2. Facilitating hedging of trades

 

 

ERP applications mostly offer different application environments for different the activities impacting value. Interdependence between activities or variable value drivers are usually difficult to manage in ERP systems. For examples when a company is using dynamic price curves, trading or hedging strategies. In an ERP environment there are limitations in viewing and using combined data information from for example contracts, commodity hedges or currency swaps, and thus limits integral position management, valuation and forecasting.

 

A CTRM tool designed for commodity procurement or trading is based on long/short position management. CTRM enables companies to manage hedge portfolios either intrinsically or through the use of derivatives and/or swaps.  CTRM gives you freedom and agility in portfolio valuation and forecasting.

 

 

3. The variance in pricing

 

 

ERP systems are usually cost oriented and use fixed/cost prices to plan and project certain things. In commodity industries this approach is too restrained. It is the versatility and the variability in prices that matter and ERP applications have difficulty coping with that. For example capturing or using “to be fixed” pricing structures, or fluid logistic terms have proven to be difficult to manage for ERP systems.

 

CTRM systems solve these “issues” of future priced contracts or variable delivery terms. Commodity Trade and Risk Management systems cater for flexible volumes, prices and delivery dates without such restrictions of ERP systems. Since the orientation of CTRM is on value rather than on cost, it enables companies to make pricing decisions based on value rather than on cost.

 

 

4. The architecture

 

 

Most ERP software systems have a rather linear architecture, such reflecting the structure of the business they support.
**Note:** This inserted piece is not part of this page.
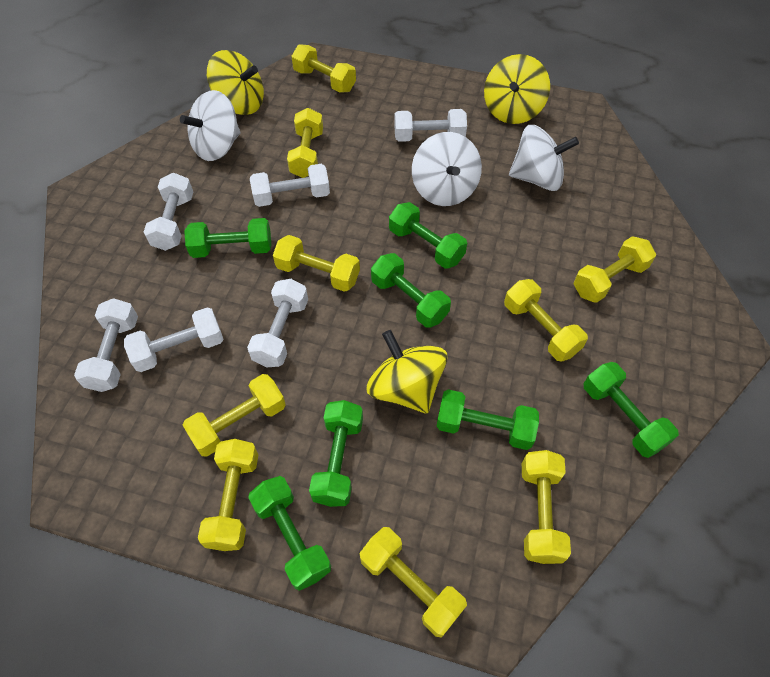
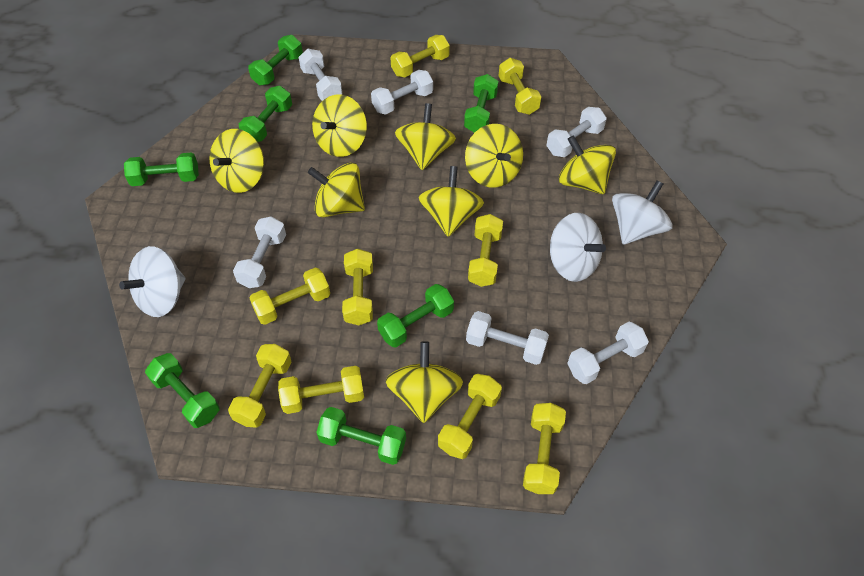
yellow spinning top: 3 -> 8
This means that they follow a certain line of functions and execute transaction according to their structure. Think, for example, a Work Break Down structure, a Bill of Material, a Recipe, or simply a departmental structure of a company. When you would picture such a structure you could imagine a pyramid of rectangular with linear association to each other from beginning to an end. Transactions and value development through the structure would follow a rather predefined and mostly sequential flow.

 

CTRM systems have a unique and far from linear architecture. The architecture needs to cope with the versatility and variance and needs to support creating value from it. One could envisage such as a combination of a diamond type of a structure combined with a spiral funnel. Even though we could observe an initial linearity, transactions and value development through the structure would follow an iterative and unpredicted or even paradox path. This is the essence of a CTRM! The architecture! The Architecture is the core of your system and has to be compatible to the characteristics of your business.

 

 

5. The risk management

 

 

The aforementioned limitations in the structure and capabilties of ERP systems prevent ERP in the most important need of the commodity trading business: managing value and risk. Commodity business have critical differences from wholesale or manufacturing or services businesses. They are just not so simple and straightforward!  Even within the commodity industries there are differences. The rules of the game, the terminology, contracts, calendars, trading methodologies are just different for different commodities. But also from company to company. So if an ERP cannot adequately capture transactions, cope with versatility and variance, and supports mainly linear processes, how can it adequately support commodity risk?

 

The functionality of CTRM software overcomes those difficulties in managing your commodity business. These ERP cannot perform efficiently due to its cost orientation and its linear architecture. Managing long/short positions, hedge portfolio’s, variable pricing, forward price curves and a value orientation is the ‘right to exist” for CTRM systems. For a commodity trading business or even a procurement business a CTRM with the right business fit is a prerequisite for short term performance and long term existence. When selecting a CTRM for your business, you better choose a CTRM system that supports the characteristics of the commodities you manage.